Search term "noribogaine": please copy every line of the records below that contains it.

Records from a data source:
┏━━

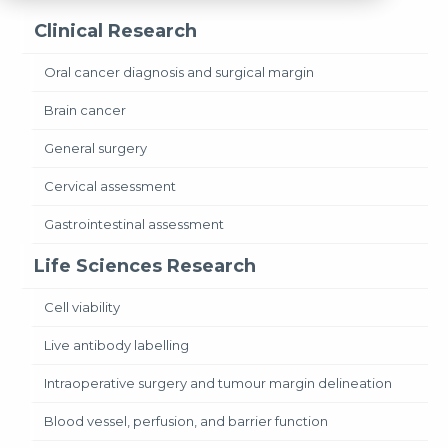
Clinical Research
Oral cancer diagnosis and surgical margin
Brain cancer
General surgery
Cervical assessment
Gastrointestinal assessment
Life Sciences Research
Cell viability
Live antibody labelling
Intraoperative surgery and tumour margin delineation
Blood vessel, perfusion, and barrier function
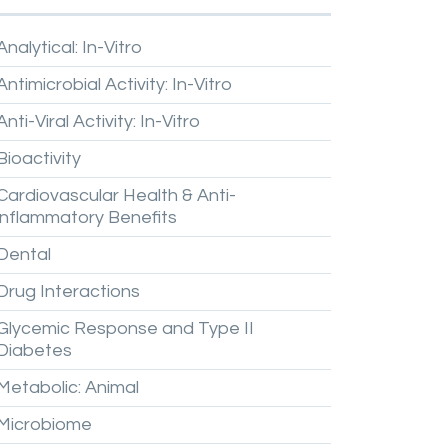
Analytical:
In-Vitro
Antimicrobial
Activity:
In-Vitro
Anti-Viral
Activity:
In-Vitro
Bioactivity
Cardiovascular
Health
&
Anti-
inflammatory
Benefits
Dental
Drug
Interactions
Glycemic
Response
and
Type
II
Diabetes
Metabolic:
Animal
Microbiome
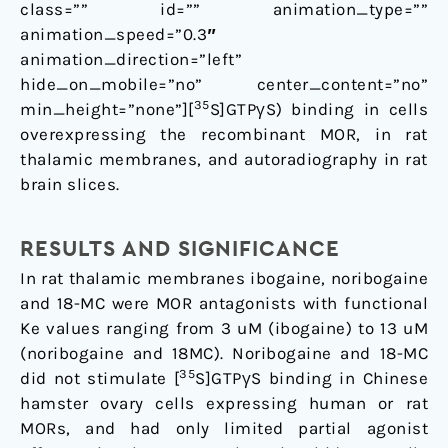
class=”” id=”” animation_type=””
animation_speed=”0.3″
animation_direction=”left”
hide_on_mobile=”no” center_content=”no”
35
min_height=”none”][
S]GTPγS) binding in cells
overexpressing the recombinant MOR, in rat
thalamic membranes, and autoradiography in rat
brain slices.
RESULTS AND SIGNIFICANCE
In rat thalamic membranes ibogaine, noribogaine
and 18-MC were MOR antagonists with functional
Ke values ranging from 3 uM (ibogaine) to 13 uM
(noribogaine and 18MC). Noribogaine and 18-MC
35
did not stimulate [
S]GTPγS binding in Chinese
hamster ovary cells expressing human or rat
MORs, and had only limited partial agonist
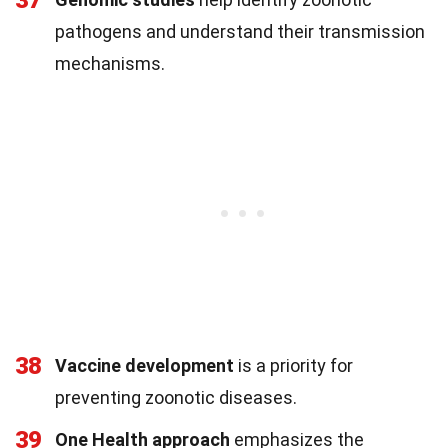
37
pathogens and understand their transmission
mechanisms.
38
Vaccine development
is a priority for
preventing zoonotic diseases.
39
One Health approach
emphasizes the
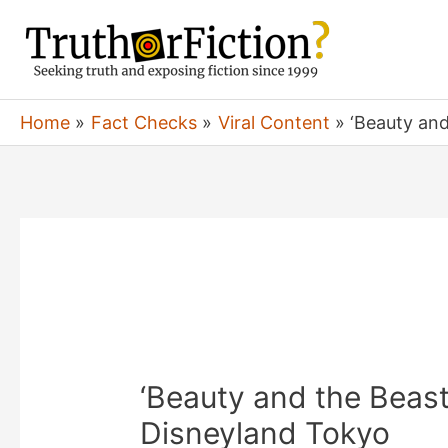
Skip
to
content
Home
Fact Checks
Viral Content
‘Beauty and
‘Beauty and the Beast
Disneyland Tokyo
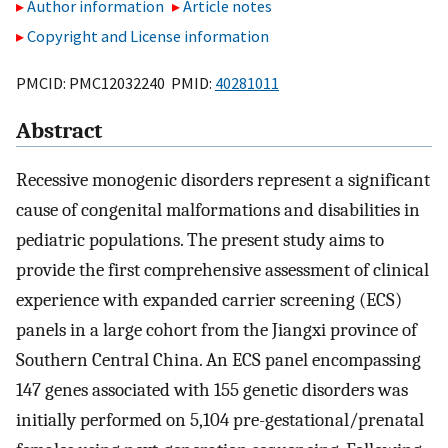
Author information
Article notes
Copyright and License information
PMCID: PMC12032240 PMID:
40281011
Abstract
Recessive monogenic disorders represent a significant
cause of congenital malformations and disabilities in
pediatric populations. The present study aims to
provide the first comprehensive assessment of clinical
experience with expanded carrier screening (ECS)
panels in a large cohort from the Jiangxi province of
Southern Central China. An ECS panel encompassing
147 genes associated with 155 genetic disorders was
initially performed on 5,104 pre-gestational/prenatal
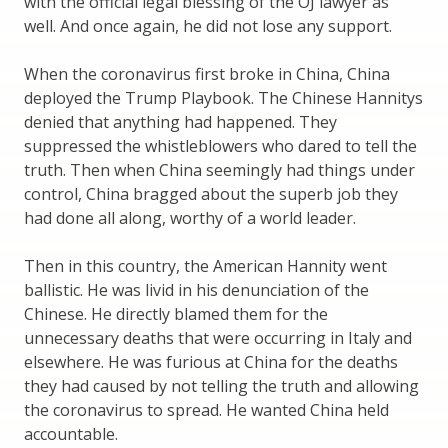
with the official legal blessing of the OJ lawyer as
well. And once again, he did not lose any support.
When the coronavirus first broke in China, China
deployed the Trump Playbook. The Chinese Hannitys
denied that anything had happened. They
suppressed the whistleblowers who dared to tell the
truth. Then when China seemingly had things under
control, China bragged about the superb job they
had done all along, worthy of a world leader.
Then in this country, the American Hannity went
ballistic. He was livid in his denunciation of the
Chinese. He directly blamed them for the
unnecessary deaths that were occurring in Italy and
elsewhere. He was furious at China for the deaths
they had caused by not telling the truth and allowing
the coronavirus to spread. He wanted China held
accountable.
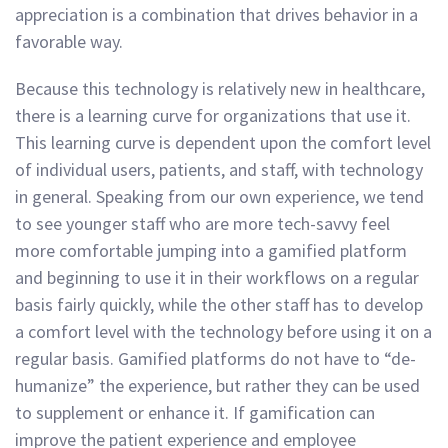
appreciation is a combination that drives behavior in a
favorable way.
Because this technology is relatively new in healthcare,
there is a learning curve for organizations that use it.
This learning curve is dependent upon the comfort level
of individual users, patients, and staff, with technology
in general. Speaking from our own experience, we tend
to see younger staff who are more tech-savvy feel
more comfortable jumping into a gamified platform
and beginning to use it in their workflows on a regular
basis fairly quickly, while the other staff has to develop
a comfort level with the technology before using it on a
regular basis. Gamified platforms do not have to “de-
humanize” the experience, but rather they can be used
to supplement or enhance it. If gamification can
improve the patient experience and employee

┗━━

## Response box
In rat thalamic membranes ibogaine, noribogaine
(noribogaine and 18MC). Noribogaine and 18-MC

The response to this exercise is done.